### Tasks and exercises
1. Answer these questions from the article on Zuckerberg and DeepSeek:
(a) On what date did Zuckerberg make his remarks?
(b) What is the name of Meta's foundational large language model?
(c) Which American companies does DeepSeek claim its model can rival?
2. Pick up the article on Zuckerberg and DeepSeek after its last sentence and write the next part.

### Supplied passage
------------------------

Meta chief Mark Zuckerberg isn't too worried about the rise DeepSeek despite the Chinese artificial intelligence (AI) lab's quick ascent shaking up Silicon Valley and the Wall Street.
If anything, it has "strengthened our conviction that this is the right thing for us to be focused on", Zuckerberg said on January 29, referring to Meta's open-source approach with its foundational large language model (LLM) Llama.
"There's a number of novel things that they did that we're still digesting ... number of advances that we will hope to implement in our systems and that's part of the nature of how this works," Zuckerberg said during the company's earnings conference call.
The Meta boss said that every new company that has a launch, whether it is a Chinese rival or not, will have some new advances that the rest of the field learns from.
Over the past week, DeepSeek has sent Wall Street — particularly AI-related stocks — into a meltdown with its claims of building a model that can rival top-tier models from American companies such as OpenAI, Meta and Google at a fraction of the cost. This had caused concerns among investors over the billions of dollars being poured in by tech companies to develope their AI models and products.
During the earnings call, Zuckerberg said he still believes heavily investing in capital expenditures and infrastructure will be a strategic advantage over time "It's probably too early to have a strong opinion on what this means for the trajectory around infrastructure and capex," he said.

------------------------

### Records
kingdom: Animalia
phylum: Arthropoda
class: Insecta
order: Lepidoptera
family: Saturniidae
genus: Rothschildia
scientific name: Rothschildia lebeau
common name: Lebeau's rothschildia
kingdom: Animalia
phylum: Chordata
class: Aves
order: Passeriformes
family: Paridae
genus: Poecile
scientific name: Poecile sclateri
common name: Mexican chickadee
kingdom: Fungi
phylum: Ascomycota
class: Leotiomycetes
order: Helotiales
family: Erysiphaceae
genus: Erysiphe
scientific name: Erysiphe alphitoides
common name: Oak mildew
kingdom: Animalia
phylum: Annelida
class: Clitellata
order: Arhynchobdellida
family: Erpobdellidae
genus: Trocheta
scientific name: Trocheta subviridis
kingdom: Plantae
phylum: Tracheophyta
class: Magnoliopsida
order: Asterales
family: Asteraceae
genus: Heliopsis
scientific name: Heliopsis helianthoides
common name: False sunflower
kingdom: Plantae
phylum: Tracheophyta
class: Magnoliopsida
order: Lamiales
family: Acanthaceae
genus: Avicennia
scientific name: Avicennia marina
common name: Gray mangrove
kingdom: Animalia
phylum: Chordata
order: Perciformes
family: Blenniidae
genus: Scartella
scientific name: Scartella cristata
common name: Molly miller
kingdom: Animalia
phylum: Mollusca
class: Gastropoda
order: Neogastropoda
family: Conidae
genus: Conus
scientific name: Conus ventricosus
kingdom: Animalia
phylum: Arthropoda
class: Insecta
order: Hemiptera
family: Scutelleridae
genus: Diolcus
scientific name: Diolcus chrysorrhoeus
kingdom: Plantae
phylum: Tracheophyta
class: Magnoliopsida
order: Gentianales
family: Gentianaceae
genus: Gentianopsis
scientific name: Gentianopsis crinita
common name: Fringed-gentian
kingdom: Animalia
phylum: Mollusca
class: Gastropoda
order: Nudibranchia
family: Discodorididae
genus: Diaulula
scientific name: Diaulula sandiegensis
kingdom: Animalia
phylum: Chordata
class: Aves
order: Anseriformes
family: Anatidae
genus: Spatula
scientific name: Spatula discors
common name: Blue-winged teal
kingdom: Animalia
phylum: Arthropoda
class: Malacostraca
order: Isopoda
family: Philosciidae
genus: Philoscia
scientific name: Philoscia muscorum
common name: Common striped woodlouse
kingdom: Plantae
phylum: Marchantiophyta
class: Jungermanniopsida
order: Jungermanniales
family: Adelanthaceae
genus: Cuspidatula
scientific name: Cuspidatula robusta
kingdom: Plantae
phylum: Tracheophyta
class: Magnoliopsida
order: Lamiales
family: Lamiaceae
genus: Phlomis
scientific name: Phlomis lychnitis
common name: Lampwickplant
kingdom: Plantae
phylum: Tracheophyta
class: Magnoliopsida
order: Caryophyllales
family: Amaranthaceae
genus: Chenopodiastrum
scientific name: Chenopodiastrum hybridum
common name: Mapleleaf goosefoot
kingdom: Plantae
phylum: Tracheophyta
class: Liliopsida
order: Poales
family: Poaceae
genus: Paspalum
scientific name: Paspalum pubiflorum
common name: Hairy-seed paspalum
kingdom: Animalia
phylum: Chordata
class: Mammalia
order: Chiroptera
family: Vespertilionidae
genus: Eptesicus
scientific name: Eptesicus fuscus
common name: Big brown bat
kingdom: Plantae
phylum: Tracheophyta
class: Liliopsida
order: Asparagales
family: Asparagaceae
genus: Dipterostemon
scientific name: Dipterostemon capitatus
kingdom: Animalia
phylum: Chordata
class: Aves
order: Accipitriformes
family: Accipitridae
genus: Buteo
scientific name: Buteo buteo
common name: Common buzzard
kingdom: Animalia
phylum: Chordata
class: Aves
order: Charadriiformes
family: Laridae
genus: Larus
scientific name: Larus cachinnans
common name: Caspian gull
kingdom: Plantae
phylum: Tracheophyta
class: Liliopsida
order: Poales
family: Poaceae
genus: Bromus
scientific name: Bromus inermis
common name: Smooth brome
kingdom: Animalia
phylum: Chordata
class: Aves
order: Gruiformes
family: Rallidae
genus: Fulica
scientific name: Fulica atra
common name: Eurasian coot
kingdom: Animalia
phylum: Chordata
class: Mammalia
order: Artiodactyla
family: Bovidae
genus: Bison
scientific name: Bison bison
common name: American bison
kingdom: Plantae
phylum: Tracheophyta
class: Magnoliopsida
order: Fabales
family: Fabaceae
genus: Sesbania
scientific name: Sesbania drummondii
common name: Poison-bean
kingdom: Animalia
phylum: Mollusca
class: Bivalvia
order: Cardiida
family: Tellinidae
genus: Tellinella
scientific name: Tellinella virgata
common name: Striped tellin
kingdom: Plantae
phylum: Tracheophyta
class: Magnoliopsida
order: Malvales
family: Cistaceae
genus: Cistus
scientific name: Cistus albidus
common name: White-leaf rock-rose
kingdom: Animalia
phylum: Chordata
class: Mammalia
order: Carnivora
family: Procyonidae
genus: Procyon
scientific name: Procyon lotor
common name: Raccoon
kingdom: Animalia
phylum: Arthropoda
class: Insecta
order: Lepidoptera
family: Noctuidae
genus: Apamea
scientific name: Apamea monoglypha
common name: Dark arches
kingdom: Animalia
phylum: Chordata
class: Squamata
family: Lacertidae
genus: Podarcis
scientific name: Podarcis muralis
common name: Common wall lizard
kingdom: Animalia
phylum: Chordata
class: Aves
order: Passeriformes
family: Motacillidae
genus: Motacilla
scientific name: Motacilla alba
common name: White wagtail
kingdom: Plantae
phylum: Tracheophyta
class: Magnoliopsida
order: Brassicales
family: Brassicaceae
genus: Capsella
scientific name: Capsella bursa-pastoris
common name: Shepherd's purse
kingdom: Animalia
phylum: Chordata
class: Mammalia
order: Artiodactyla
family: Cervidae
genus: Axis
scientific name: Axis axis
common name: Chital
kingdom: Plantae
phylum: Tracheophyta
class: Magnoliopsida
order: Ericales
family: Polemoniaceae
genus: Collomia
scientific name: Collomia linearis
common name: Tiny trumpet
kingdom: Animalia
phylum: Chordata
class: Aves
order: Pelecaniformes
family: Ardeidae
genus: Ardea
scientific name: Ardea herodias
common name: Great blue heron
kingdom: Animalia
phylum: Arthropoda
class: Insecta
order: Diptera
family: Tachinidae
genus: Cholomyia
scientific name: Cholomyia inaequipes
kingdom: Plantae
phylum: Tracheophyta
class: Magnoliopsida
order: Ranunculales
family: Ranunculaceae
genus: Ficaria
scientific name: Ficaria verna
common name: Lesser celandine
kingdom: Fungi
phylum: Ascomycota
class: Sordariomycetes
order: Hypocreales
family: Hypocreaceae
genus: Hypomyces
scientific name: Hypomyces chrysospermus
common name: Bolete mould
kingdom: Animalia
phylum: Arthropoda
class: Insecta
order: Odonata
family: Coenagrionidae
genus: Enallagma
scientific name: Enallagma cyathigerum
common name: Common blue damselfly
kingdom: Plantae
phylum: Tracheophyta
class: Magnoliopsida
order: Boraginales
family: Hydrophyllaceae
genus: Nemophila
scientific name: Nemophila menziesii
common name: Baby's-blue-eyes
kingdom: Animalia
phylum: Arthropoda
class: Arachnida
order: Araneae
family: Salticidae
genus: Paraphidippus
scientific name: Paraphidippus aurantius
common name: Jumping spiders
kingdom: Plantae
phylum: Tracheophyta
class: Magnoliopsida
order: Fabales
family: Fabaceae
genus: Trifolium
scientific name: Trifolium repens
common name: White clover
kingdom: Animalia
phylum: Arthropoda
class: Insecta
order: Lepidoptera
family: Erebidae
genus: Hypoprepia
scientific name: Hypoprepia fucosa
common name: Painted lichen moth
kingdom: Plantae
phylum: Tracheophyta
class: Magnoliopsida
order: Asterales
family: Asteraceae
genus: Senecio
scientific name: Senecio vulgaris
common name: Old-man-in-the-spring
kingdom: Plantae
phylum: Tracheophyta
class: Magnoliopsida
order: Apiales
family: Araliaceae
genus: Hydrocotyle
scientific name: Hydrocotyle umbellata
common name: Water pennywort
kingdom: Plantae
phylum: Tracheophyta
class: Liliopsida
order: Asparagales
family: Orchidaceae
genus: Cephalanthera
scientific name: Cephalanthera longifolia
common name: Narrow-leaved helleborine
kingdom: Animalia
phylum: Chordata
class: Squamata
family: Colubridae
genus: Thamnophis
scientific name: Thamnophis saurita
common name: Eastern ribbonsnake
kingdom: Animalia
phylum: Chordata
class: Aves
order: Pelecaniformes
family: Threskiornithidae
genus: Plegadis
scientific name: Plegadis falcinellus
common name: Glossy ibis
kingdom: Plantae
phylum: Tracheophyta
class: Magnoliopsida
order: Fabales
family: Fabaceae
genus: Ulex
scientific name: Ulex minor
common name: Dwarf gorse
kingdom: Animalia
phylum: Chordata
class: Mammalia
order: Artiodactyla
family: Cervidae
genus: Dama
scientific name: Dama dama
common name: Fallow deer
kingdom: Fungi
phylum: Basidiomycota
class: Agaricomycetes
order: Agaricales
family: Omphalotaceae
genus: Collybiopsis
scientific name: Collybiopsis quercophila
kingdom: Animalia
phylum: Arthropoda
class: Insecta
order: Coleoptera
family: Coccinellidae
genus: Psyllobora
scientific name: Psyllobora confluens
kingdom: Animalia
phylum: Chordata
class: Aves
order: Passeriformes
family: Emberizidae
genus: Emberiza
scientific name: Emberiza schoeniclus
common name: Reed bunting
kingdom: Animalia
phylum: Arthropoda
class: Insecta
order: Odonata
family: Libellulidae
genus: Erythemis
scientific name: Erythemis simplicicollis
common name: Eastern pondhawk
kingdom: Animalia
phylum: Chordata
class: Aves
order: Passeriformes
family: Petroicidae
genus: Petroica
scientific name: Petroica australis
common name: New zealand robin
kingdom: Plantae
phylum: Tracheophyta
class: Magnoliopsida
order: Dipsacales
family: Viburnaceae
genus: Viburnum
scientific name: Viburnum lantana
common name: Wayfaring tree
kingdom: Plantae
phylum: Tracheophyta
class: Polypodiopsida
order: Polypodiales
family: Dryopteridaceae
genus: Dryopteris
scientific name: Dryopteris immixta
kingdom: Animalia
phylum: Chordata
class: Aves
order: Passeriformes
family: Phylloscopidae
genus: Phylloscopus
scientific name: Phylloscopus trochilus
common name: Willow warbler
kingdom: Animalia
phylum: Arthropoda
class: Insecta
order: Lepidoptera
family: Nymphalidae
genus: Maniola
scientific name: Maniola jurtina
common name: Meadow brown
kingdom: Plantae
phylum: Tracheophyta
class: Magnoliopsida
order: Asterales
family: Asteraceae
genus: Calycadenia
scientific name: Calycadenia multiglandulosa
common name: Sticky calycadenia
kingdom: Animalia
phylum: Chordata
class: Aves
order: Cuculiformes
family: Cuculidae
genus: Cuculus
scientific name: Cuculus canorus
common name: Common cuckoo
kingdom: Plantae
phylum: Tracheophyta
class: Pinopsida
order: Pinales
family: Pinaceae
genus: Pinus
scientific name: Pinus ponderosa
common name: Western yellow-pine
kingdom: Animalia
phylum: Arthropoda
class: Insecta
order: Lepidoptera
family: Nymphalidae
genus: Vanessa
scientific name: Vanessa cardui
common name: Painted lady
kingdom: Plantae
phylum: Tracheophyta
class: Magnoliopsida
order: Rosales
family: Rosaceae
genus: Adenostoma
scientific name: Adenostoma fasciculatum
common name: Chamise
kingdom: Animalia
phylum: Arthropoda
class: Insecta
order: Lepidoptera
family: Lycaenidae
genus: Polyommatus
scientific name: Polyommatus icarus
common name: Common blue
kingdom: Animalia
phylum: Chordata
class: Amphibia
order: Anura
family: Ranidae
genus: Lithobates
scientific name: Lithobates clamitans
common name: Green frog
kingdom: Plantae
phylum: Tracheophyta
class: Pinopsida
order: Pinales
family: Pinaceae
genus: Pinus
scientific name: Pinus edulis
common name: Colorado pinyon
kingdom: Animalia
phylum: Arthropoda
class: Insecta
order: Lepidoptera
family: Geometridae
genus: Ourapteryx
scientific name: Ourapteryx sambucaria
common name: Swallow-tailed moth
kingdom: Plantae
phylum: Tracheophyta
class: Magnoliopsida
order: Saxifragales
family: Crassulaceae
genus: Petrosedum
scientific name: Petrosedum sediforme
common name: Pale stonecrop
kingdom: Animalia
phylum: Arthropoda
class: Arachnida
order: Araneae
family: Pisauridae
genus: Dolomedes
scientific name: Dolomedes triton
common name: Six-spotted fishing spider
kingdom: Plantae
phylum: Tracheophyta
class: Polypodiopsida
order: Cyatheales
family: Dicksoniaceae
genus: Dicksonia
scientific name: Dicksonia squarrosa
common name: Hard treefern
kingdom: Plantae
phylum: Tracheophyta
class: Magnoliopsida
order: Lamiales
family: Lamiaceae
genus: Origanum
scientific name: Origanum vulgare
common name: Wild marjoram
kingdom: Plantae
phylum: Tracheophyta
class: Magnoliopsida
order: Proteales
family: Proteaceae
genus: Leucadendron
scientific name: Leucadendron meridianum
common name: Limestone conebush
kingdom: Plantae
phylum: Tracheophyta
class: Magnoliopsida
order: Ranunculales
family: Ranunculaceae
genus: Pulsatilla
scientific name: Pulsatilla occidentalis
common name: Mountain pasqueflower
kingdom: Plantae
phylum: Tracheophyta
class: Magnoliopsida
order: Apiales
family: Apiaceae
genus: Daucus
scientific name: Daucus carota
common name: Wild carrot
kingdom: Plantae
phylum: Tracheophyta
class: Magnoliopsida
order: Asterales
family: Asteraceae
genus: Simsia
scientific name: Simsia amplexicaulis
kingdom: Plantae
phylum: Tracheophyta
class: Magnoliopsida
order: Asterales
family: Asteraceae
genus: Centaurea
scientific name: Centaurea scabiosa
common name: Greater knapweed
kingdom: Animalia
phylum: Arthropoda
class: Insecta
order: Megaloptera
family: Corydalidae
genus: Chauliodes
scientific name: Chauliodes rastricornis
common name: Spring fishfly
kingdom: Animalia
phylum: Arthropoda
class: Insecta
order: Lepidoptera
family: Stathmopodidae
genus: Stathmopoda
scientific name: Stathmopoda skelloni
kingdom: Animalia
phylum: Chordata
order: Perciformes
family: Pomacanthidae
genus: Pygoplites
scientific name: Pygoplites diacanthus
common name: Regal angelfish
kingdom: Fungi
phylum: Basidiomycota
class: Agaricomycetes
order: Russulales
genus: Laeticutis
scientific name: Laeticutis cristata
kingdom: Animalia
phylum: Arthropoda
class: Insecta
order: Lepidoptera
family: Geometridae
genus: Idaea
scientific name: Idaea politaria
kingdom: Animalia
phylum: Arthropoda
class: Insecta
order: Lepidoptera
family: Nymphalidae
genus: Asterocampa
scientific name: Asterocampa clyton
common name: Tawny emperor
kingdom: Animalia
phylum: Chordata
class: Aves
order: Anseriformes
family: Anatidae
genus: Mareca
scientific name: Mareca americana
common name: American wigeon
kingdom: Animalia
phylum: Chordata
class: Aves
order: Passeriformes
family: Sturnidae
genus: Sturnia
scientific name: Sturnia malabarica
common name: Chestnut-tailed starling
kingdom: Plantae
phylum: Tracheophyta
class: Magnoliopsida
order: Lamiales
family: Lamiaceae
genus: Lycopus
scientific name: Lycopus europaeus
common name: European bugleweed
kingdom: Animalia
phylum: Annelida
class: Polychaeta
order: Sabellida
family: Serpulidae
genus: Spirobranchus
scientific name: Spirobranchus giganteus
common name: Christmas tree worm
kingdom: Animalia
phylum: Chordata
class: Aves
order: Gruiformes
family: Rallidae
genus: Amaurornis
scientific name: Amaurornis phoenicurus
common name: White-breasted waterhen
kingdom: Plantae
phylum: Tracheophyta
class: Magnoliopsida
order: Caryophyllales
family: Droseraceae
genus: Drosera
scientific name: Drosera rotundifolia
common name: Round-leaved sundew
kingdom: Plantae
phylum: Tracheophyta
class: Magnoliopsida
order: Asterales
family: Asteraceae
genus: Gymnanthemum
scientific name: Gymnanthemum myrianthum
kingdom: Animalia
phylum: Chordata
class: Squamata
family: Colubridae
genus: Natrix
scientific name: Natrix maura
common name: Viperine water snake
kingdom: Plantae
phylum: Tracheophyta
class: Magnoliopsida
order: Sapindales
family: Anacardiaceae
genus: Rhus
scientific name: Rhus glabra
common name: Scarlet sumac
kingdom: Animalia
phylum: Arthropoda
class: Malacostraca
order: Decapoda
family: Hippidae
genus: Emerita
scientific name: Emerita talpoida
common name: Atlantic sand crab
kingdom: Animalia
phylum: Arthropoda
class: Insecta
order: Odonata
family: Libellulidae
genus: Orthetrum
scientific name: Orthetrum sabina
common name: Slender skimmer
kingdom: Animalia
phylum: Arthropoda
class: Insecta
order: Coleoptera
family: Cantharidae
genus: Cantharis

------------------------

### Task-by-task outputs
1.
(a) January 29
(b) Llama
(c) OpenAI, Meta and Google

2.
Meta will invest "hundreds of billions of dollars" in AI infrastructure over the long term, Zuckerberg said. Last week, he announced that Meta will spend $60 billion to $65 billion in capital expenditure in 2025 to bolster its AI efforts.
He said much of the compute infrastructure will likely move from the pre-training phase towards building powerful "reasoning" models and high-quality products to billions of consumers.
This "doesn’t mean you need less compute" because you can "apply more compute at inference time in order to generate a higher level of intelligence and a higher quality of service”, Zuckerberg said.
"As a company that has a strong business model to support this I think that's generally an advantage that we're now going to be able to provide a higher quality of service than others who don't necessarily have the business model to support it on a sustainable basis," he said.
Llama 4 launch in coming months
Meta plans to launch Llama 4 with natively multimodal and agentic capabities in the forthcoming months. "Llama 4 is making great progress in training. Llama 4 mini is done with pre-training and our reasoning models and larger model are looking good too," Zuckerberg said.
"Our goal with Llama 3 was to make open source competitive with closed models, and our goal for Llama 4 is to lead," he added.
Zuckerberg also said 2025 will be the year when it "becomes possible to build an AI engineering agent that has coding and problem-solving abilities of around a good mid-level engineer".
"This is going to be a profound milestone and potentially one of the most important innovations in history, as well as over time, potentially a very large market. Whichever company builds this first will have a meaningful advantage in deploying it to advance their AI research and shape the field," he said.
Zuckerberg also expects the company's AI assistant Meta AI to reach more than one billion people this year.
"We have a really exciting roadmap for this year with a unique vision focused on personalisation. We believe that people don't all want to use the same AI -- people want their AI to be personalized to their context, their interests, their personality, their culture, and how they think about the world," he said.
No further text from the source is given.